## [Data entries]
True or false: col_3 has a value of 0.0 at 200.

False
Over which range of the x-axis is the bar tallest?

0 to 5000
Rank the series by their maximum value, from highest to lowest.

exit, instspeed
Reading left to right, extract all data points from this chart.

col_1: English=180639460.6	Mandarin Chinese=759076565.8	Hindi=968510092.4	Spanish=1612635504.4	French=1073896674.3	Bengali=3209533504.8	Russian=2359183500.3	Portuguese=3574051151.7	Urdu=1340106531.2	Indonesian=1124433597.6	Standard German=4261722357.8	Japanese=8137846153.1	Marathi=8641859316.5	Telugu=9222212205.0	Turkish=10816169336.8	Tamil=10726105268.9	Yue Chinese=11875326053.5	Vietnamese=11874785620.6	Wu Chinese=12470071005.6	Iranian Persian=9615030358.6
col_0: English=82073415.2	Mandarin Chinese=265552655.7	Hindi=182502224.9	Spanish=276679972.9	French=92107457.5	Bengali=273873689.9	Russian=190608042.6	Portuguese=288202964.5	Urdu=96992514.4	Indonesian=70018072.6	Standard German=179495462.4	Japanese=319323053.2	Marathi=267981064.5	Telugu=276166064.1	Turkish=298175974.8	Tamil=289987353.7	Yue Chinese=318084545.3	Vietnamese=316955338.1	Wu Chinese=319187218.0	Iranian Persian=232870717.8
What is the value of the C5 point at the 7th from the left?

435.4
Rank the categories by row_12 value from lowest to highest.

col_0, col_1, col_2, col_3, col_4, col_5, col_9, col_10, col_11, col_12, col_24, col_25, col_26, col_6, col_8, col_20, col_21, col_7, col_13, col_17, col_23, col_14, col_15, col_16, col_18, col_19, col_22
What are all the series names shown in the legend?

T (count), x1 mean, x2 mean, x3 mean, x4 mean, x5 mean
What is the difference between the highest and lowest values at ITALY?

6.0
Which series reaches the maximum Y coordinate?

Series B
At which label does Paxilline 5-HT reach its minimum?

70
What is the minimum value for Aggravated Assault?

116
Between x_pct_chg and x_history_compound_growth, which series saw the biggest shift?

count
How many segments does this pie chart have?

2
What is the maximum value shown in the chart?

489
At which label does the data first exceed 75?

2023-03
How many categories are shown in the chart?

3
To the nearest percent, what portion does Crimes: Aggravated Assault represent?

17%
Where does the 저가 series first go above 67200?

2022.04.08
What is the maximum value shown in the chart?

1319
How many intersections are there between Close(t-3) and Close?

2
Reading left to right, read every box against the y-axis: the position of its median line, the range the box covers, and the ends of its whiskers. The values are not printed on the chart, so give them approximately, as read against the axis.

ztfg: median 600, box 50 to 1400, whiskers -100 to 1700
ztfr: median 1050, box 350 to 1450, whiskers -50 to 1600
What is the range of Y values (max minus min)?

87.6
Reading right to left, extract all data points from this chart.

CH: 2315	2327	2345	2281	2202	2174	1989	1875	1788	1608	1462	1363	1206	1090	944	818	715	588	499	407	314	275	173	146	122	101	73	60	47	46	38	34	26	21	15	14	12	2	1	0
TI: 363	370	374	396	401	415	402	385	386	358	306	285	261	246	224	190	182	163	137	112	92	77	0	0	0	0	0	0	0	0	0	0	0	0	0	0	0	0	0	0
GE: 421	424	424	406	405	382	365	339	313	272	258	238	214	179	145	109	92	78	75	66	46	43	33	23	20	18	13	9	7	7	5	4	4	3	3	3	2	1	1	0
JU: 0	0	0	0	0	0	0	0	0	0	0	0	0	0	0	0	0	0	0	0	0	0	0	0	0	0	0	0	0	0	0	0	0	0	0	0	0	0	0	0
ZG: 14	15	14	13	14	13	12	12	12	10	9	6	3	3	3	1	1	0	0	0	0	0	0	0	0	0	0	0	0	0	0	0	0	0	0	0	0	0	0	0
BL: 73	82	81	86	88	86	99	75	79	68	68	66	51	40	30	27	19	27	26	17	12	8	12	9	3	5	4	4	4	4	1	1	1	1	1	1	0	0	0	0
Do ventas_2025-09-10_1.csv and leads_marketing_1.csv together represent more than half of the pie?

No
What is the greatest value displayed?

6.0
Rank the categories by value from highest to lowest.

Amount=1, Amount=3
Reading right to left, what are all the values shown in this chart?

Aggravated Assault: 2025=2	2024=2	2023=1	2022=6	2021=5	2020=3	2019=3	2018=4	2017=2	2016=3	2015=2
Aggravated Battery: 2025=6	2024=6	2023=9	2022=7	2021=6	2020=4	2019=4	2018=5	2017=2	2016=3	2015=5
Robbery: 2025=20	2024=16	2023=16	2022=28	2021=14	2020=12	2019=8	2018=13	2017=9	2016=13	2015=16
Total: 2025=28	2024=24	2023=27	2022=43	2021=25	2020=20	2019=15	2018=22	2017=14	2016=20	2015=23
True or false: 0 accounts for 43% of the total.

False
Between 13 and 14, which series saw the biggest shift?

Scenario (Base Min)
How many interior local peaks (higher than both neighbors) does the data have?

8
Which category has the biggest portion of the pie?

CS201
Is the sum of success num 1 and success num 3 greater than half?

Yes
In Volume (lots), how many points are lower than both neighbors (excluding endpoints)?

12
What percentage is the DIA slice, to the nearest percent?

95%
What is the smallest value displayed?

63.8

## [DESCRIPTION OF THE TASK]
Write out all the entries above again, substituting "Simple Assault" for each "Aggravated Assault" and keeping everything else the same.

## [TASK ANSWER]
True or false: col_3 has a value of 0.0 at 200.

False
Over which range of the x-axis is the bar tallest?

0 to 5000
Rank the series by their maximum value, from highest to lowest.

exit, instspeed
Reading left to right, extract all data points from this chart.

col_1: English=180639460.6	Mandarin Chinese=759076565.8	Hindi=968510092.4	Spanish=1612635504.4	French=1073896674.3	Bengali=3209533504.8	Russian=2359183500.3	Portuguese=3574051151.7	Urdu=1340106531.2	Indonesian=1124433597.6	Standard German=4261722357.8	Japanese=8137846153.1	Marathi=8641859316.5	Telugu=9222212205.0	Turkish=10816169336.8	Tamil=10726105268.9	Yue Chinese=11875326053.5	Vietnamese=11874785620.6	Wu Chinese=12470071005.6	Iranian Persian=9615030358.6
col_0: English=82073415.2	Mandarin Chinese=265552655.7	Hindi=182502224.9	Spanish=276679972.9	French=92107457.5	Bengali=273873689.9	Russian=190608042.6	Portuguese=288202964.5	Urdu=96992514.4	Indonesian=70018072.6	Standard German=179495462.4	Japanese=319323053.2	Marathi=267981064.5	Telugu=276166064.1	Turkish=298175974.8	Tamil=289987353.7	Yue Chinese=318084545.3	Vietnamese=316955338.1	Wu Chinese=319187218.0	Iranian Persian=232870717.8
What is the value of the C5 point at the 7th from the left?

435.4
Rank the categories by row_12 value from lowest to highest.

col_0, col_1, col_2, col_3, col_4, col_5, col_9, col_10, col_11, col_12, col_24, col_25, col_26, col_6, col_8, col_20, col_21, col_7, col_13, col_17, col_23, col_14, col_15, col_16, col_18, col_19, col_22
What are all the series names shown in the legend?

T (count), x1 mean, x2 mean, x3 mean, x4 mean, x5 mean
What is the difference between the highest and lowest values at ITALY?

6.0
Which series reaches the maximum Y coordinate?

Series B
At which label does Paxilline 5-HT reach its minimum?

70
What is the minimum value for Simple Assault?

116
Between x_pct_chg and x_history_compound_growth, which series saw the biggest shift?

count
How many segments does this pie chart have?

2
What is the maximum value shown in the chart?

489
At which label does the data first exceed 75?

2023-03
How many categories are shown in the chart?

3
To the nearest percent, what portion does Crimes: Simple Assault represent?

17%
Where does the 저가 series first go above 67200?

2022.04.08
What is the maximum value shown in the chart?

1319
How many intersections are there between Close(t-3) and Close?

2
Reading left to right, read every box against the y-axis: the position of its median line, the range the box covers, and the ends of its whiskers. The values are not printed on the chart, so give them approximately, as read against the axis.

ztfg: median 600, box 50 to 1400, whiskers -100 to 1700
ztfr: median 1050, box 350 to 1450, whiskers -50 to 1600
What is the range of Y values (max minus min)?

87.6
Reading right to left, extract all data points from this chart.

CH: 2315	2327	2345	2281	2202	2174	1989	1875	1788	1608	1462	1363	1206	1090	944	818	715	588	499	407	314	275	173	146	122	101	73	60	47	46	38	34	26	21	15	14	12	2	1	0
TI: 363	370	374	396	401	415	402	385	386	358	306	285	261	246	224	190	182	163	137	112	92	77	0	0	0	0	0	0	0	0	0	0	0	0	0	0	0	0	0	0
GE: 421	424	424	406	405	382	365	339	313	272	258	238	214	179	145	109	92	78	75	66	46	43	33	23	20	18	13	9	7	7	5	4	4	3	3	3	2	1	1	0
JU: 0	0	0	0	0	0	0	0	0	0	0	0	0	0	0	0	0	0	0	0	0	0	0	0	0	0	0	0	0	0	0	0	0	0	0	0	0	0	0	0
ZG: 14	15	14	13	14	13	12	12	12	10	9	6	3	3	3	1	1	0	0	0	0	0	0	0	0	0	0	0	0	0	0	0	0	0	0	0	0	0	0	0
BL: 73	82	81	86	88	86	99	75	79	68	68	66	51	40	30	27	19	27	26	17	12	8	12	9	3	5	4	4	4	4	1	1	1	1	1	1	0	0	0	0
Do ventas_2025-09-10_1.csv and leads_marketing_1.csv together represent more than half of the pie?

No
What is the greatest value displayed?

6.0
Rank the categories by value from highest to lowest.

Amount=1, Amount=3
Reading right to left, what are all the values shown in this chart?

Simple Assault: 2025=2	2024=2	2023=1	2022=6	2021=5	2020=3	2019=3	2018=4	2017=2	2016=3	2015=2
Aggravated Battery: 2025=6	2024=6	2023=9	2022=7	2021=6	2020=4	2019=4	2018=5	2017=2	2016=3	2015=5
Robbery: 2025=20	2024=16	2023=16	2022=28	2021=14	2020=12	2019=8	2018=13	2017=9	2016=13	2015=16
Total: 2025=28	2024=24	2023=27	2022=43	2021=25	2020=20	2019=15	2018=22	2017=14	2016=20	2015=23
True or false: 0 accounts for 43% of the total.

False
Between 13 and 14, which series saw the biggest shift?

Scenario (Base Min)
How many interior local peaks (higher than both neighbors) does the data have?

8
Which category has the biggest portion of the pie?

CS201
Is the sum of success num 1 and success num 3 greater than half?

Yes
In Volume (lots), how many points are lower than both neighbors (excluding endpoints)?

12
What percentage is the DIA slice, to the nearest percent?

95%
What is the smallest value displayed?

63.8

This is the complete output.